Danny Drache and his Canadian Liberation Movement claim to be both nationalist and socialist at the same time. Is this possible? Or does their socialist rhetoric mask a group of die-hard nationalists? According to the CLM the key to victory in the “struggle for liberation” is the economic and political strength of the working class. The question is ’Liberation for whom ?’ Will the power of the working class be used to liberate Danny Drache and Co. from ’American control’, or will that power lead the struggle against the system of capitalism that is the root of all oppression and exploitation in this society?

Nationalism is an ideology that puts national differences first. Socialism is an ideology that sees class differences as the most important. Which of these obviously antagonistic positions is really held by the Canadian Liberation Movement?

One of the CLM’s biggest complaints is the number of U.S. professors at Canadian universities. But what it is that makes Canadian professors more desirable than American ones is not explained. If a professor is an apologist for liberal capitalism then the content of his lectures should be attacked, not his nationality. Canadians can, and do, teach status-quo, bourgeois ideology as much as Americans. And radical professors, both American and Canadian, are discriminated against in hiring and firing practises (witness the firing of Norman Strax at the University of New Brunswick and numerous faculty members at Simon Faser). A true socialist would attack both Canadian and American professors that are pro-capitalist and defend the present exploitative system, and welcome any professors (Canadian or American) who challenge it. A nationalist attacks Americans and praises Canadians for no logical reason at all. He might even go as far as the CLM and claim that objectionable Canadian professors are “Americanized”. The problem with our universities, says the CLM, is that the immense majority of teachers, “if not American by nationality, are American by mentality”. This is utter nonsense.

The virulent nationalism of the CLM leads them into proposing ridiculous, dead end remedies. Because they identify the problem as “Americanization” and not as the capitalist social structure which puts profits for the few ahead of the needs of the many, they end up espousing the inane policy of a ’quota’. “A quota system must be implemented to insure that 85% of faculty will in all departments of Canadian universities be Canadian.” There is no direct link between a professor’s nationality and his ideas; there is no such thing as American ideas. In fact, to call an analysis socialist that doesn’t distinguish between the American ruling class and the American working class is laughable.

DATA SEGMENT:
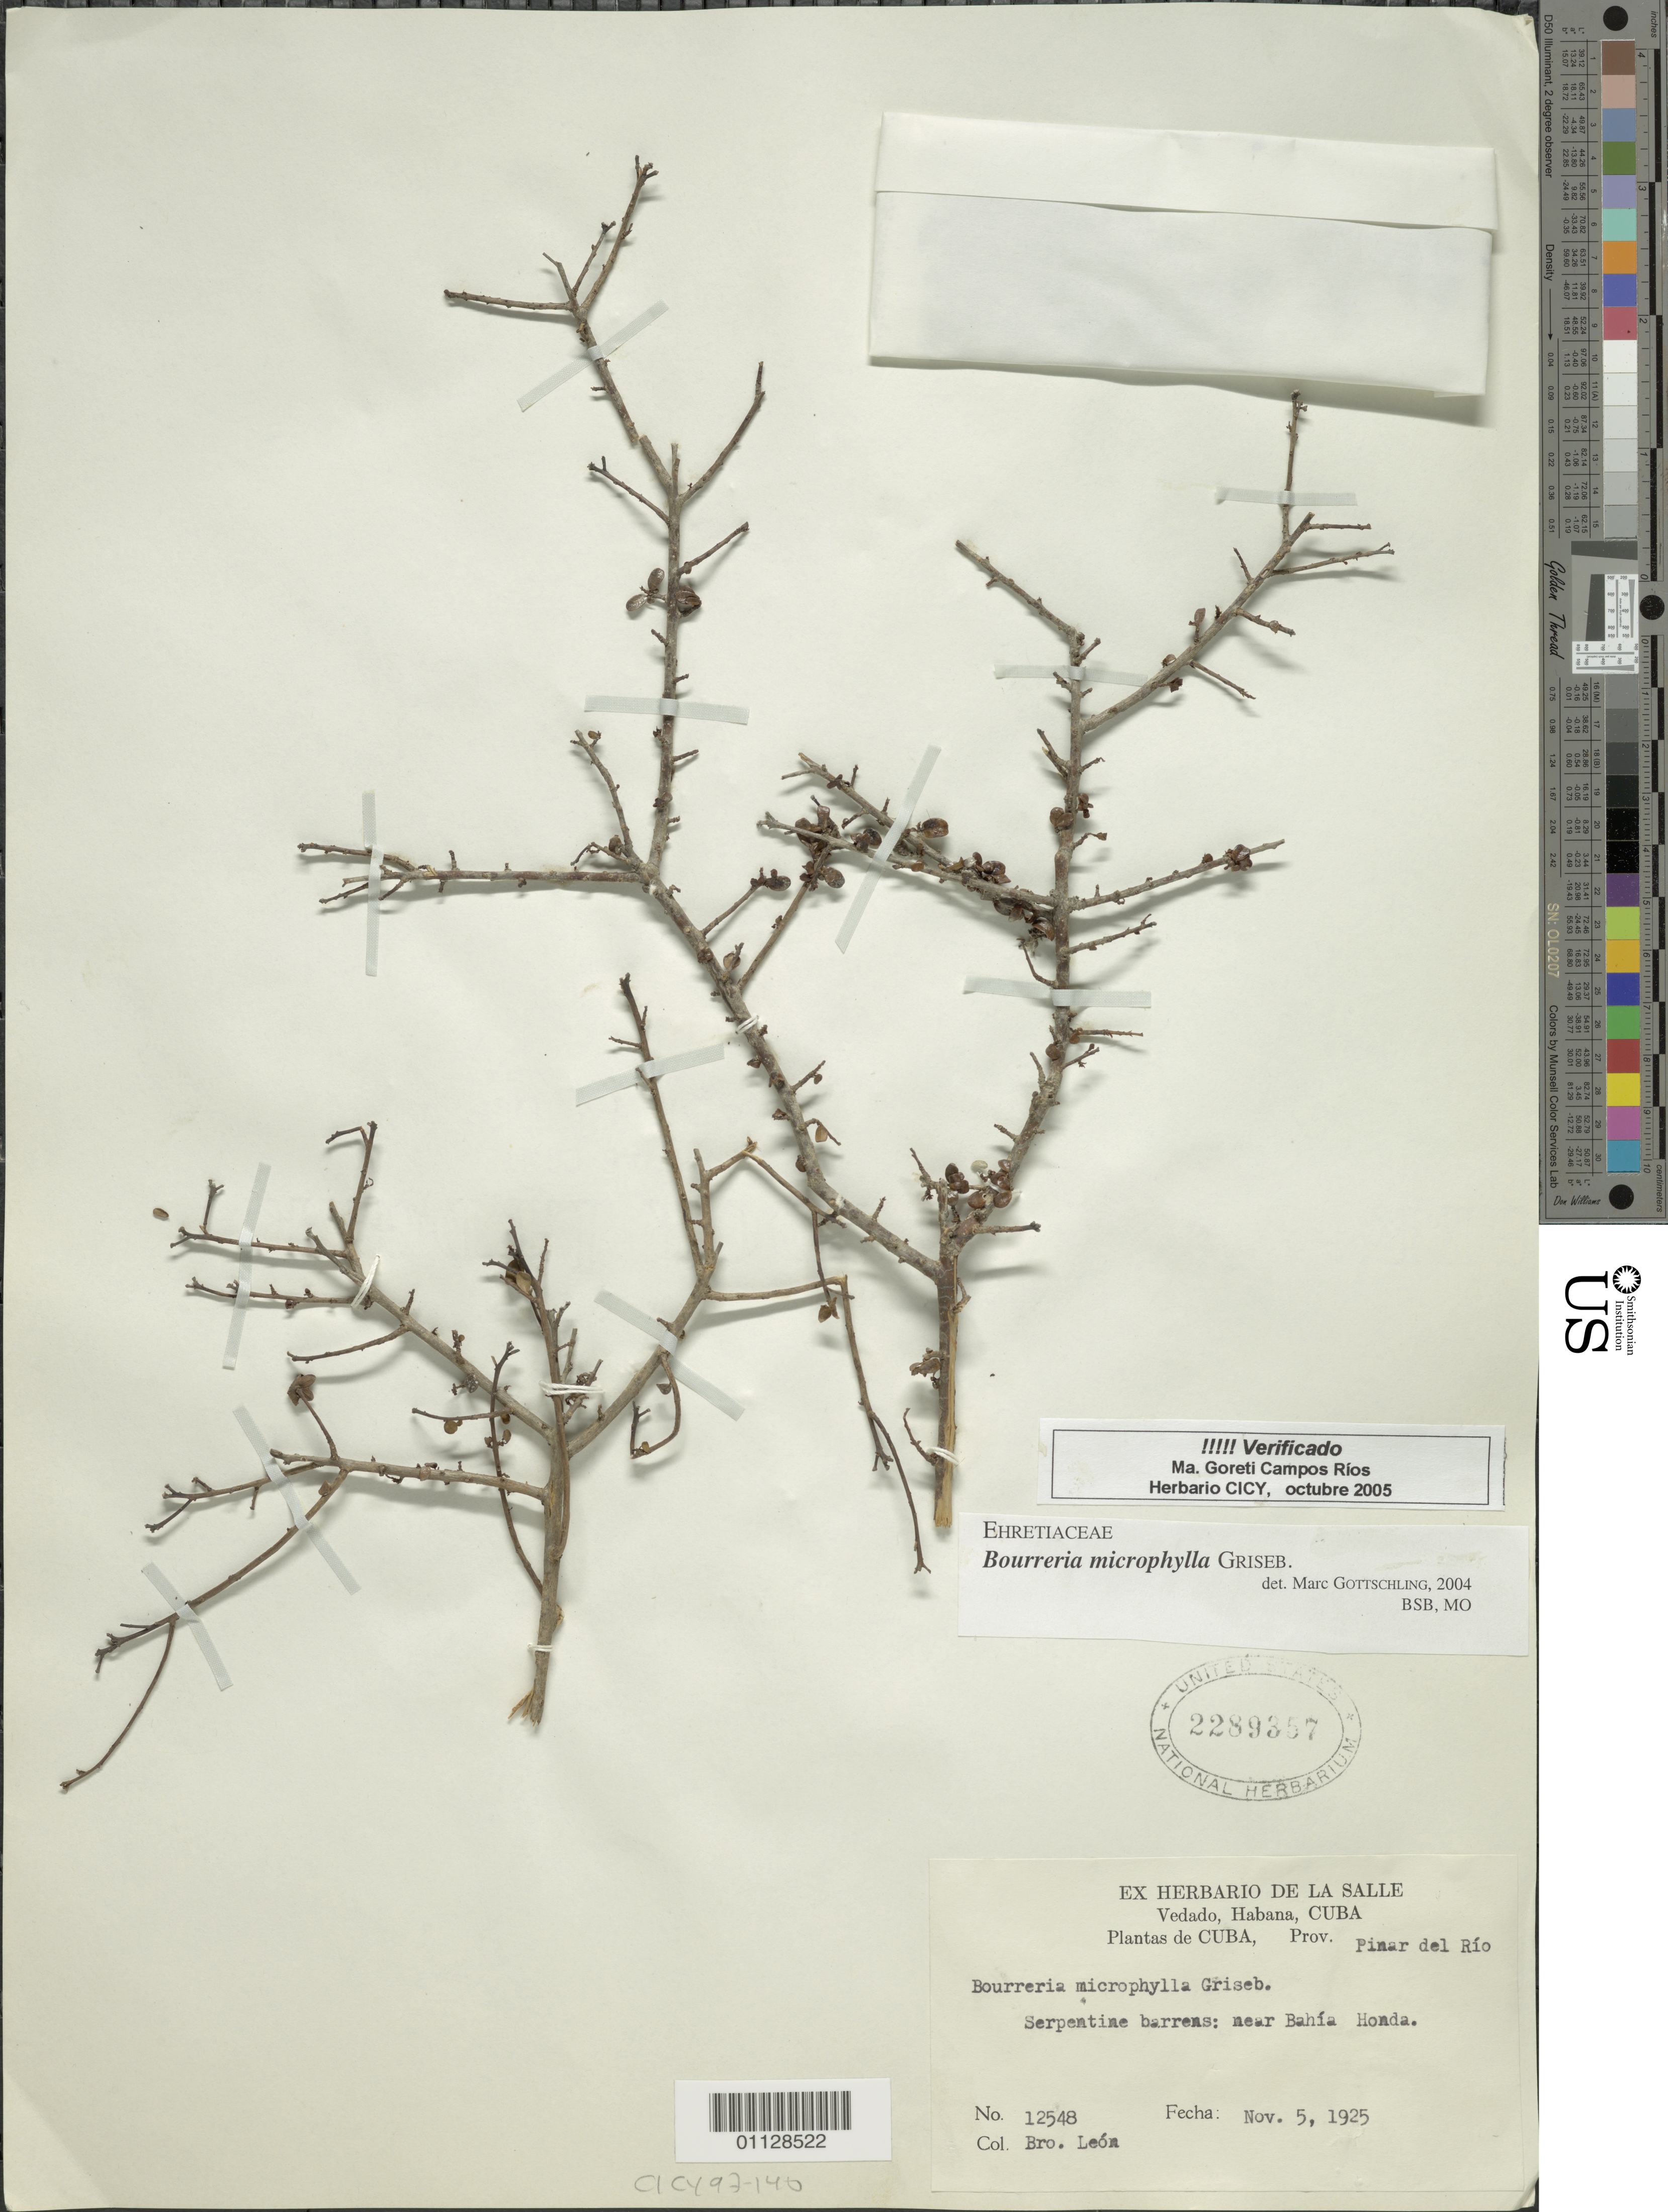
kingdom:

TO BE DONE:
Answer these about the text on the Canadian Liberation Movement:
(a) At which university was Norman Strax fired?
(b) According to the CLM's quota proposal, what share of faculty in all departments of Canadian universities must be Canadian?
(c) How does the text define socialism?
The data is separate from the text on the Canadian Liberation Movement.

SOLVED EXERCISE:
(a) The University of New Brunswick.
(b) 85%.
(c) As an ideology that sees class differences as the most important.